Court watchers predict that, once again, the court may find a way to duck the big issue. Given the court's composition, it is unlikely that opponents of Proposal 2 will see it struck down on constitutional grounds. But the court could do what it did with the Texas case: decide it on the narrowest legal grounds, which would leave the ban against racial preferences in Michigan in place but would not settle the larger question of why government should ever be permitted to use race in discriminating against or granting preference to anyone.

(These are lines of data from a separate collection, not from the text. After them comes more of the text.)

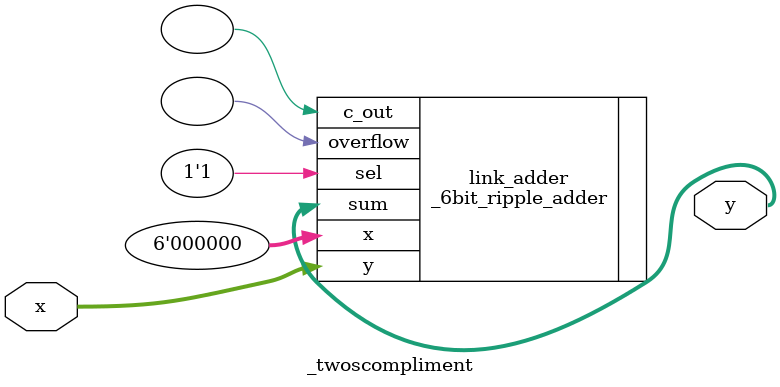
<source format=v>
`timescale 1ns / 1ps


module _twoscompliment(input [5:0] x, output [5:0] y);
    _6bit_ripple_adder link_adder(.x(6'b000000), .y(x), .sel(1'b1), .sum(y), .overflow(), .c_out());
endmodule

</source>
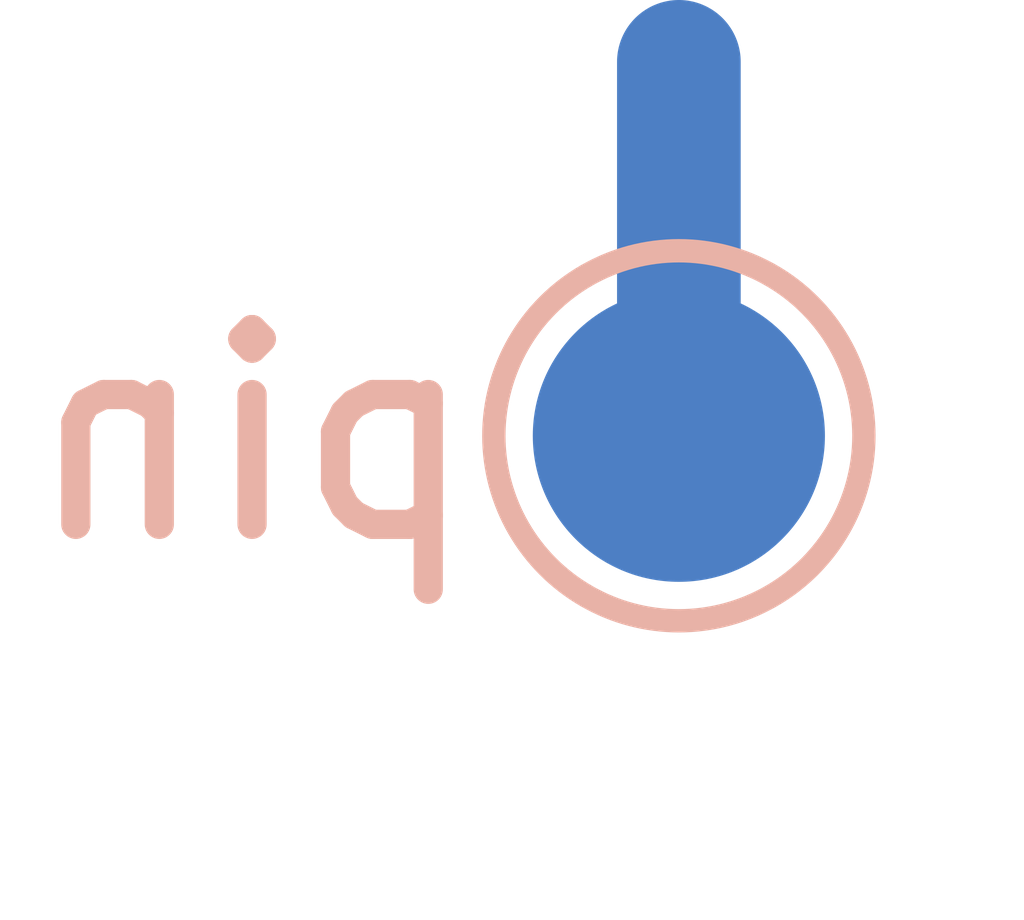
<source format=kicad_pcb>
(kicad_pcb (version 20171130) (host pcbnew "(5.1.9-0-10_14)")

  (general
    (thickness 1.6)
    (drawings 1)
    (tracks 1)
    (zones 0)
    (modules 1)
    (nets 2)
  )

  (page A4)
  (layers
    (0 F.Cu signal)
    (31 B.Cu signal)
    (32 B.Adhes user)
    (33 F.Adhes user)
    (34 B.Paste user)
    (35 F.Paste user)
    (36 B.SilkS user)
    (37 F.SilkS user)
    (38 B.Mask user)
    (39 F.Mask user)
    (40 Dwgs.User user)
    (41 Cmts.User user)
    (42 Eco1.User user)
    (43 Eco2.User user)
    (44 Edge.Cuts user)
    (45 Margin user)
    (46 B.CrtYd user hide)
    (47 F.CrtYd user hide)
    (48 B.Fab user hide)
    (49 F.Fab user hide)
  )

  (setup
    (last_trace_width 0.1524)
    (user_trace_width 0.1524)
    (user_trace_width 0.254)
    (user_trace_width 0.4064)
    (user_trace_width 0.635)
    (trace_clearance 0.1524)
    (zone_clearance 0.508)
    (zone_45_only no)
    (trace_min 0.1524)
    (via_size 0.6858)
    (via_drill 0.3048)
    (via_min_size 0.6858)
    (via_min_drill 0.3048)
    (uvia_size 0.3048)
    (uvia_drill 0.1524)
    (uvias_allowed no)
    (uvia_min_size 0.2)
    (uvia_min_drill 0.1)
    (edge_width 0.15)
    (segment_width 0.2)
    (pcb_text_width 0.3)
    (pcb_text_size 1.5 1.5)
    (mod_edge_width 0.15)
    (mod_text_size 1 1)
    (mod_text_width 0.15)
    (pad_size 2 1.3)
    (pad_drill 1.3)
    (pad_to_mask_clearance 0.2)
    (aux_axis_origin 0 0)
    (visible_elements FFFFFF7F)
    (pcbplotparams
      (layerselection 0x010fc_ffffffff)
      (usegerberextensions false)
      (usegerberattributes false)
      (usegerberadvancedattributes false)
      (creategerberjobfile false)
      (excludeedgelayer true)
      (linewidth 0.100000)
      (plotframeref false)
      (viasonmask false)
      (mode 1)
      (useauxorigin false)
      (hpglpennumber 1)
      (hpglpenspeed 20)
      (hpglpendiameter 15.000000)
      (psnegative false)
      (psa4output false)
      (plotreference true)
      (plotvalue true)
      (plotinvisibletext false)
      (padsonsilk false)
      (subtractmaskfromsilk false)
      (outputformat 1)
      (mirror false)
      (drillshape 1)
      (scaleselection 1)
      (outputdirectory ""))
  )

  (net 0 "")
  (net 1 "Net-(Pin0-Pad1)")

  (net_class Default "This is the default net class."
    (clearance 0.1524)
    (trace_width 0.1524)
    (via_dia 0.6858)
    (via_drill 0.3048)
    (uvia_dia 0.3048)
    (uvia_drill 0.1524)
    (diff_pair_width 0.1524)
    (diff_pair_gap 0.1524)
    (add_net "Net-(Pin0-Pad1)")
  )

  (module TestPoint:TestPoint_Pad_D1.5mm (layer B.Cu) (tedit 5A0F774F) (tstamp 60B90EA5)
    (at 0 -3)
    (descr "SMD pad as test Point, diameter 1.5mm")
    (tags "test point SMD pad")
    (path /60B91AE3)
    (attr virtual)
    (fp_text reference Pin0 (at 0 1.648) (layer F.SilkS) hide
      (effects (font (size 1 1) (thickness 0.15)))
    )
    (fp_text value TestPoint (at 0 -1.75) (layer B.Fab)
      (effects (font (size 1 1) (thickness 0.15)) (justify mirror))
    )
    (fp_circle (center 0 0) (end 1.25 0) (layer B.CrtYd) (width 0.05))
    (fp_circle (center 0 0) (end 0 -0.95) (layer B.SilkS) (width 0.12))
    (fp_text user %R (at 0 1.65) (layer B.Fab)
      (effects (font (size 1 1) (thickness 0.15)) (justify mirror))
    )
    (pad 1 smd circle (at 0 0) (size 1.5 1.5) (layers B.Cu B.Mask)
      (net 1 "Net-(Pin0-Pad1)"))
  )

  (gr_text pin (at -0.95 -3) (layer B.SilkS) (tstamp 608A8C55)
    (effects (font (size 1 1) (thickness 0.15)) (justify left mirror))
  )

  (segment (start 0 -4.92) (end 0 -3) (width 0.635) (layer B.Cu) (net 1))

)

</source>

Judging people by the color of their skin is never benign. It is never a good thing to say that race defines the person, for better or worse. When government allots benefits to some based on race, it necessarily means that government discriminates against others who don't share those racial characteristics. It was wrong when government behaved in this fashion for more than 200 years to favor whites. And it is no less wrong when government does it today to disadvantage whites -- and, importantly, Asians, who faced discrimination under the old system and still face it in most affirmative action plans.
In those states that have banned racial preferences, black and Latino students are doing just fine. In fact, in California, which banned preferences in 1996, not only have the numbers of black and Latino students attending the prestigious UC system increased, but they are graduating at rates 20 to 25 percent higher and have better grades than they did prior to the ban.
We are supposed to have progressed to the point that skin color doesn't matter. Wasn't that the whole point of the civil rights movement of the 1950s and '60s? So why is it that we still allow life-altering decisions to be made on the basis of race?
Unless the court decides the Michigan case broadly and decisively -- upholding the state ban on preferences and deciding that government should never use race to pick winners and losers -- this issue will continue to divide America. The time to end racial discrimination is long overdue. The court must act now.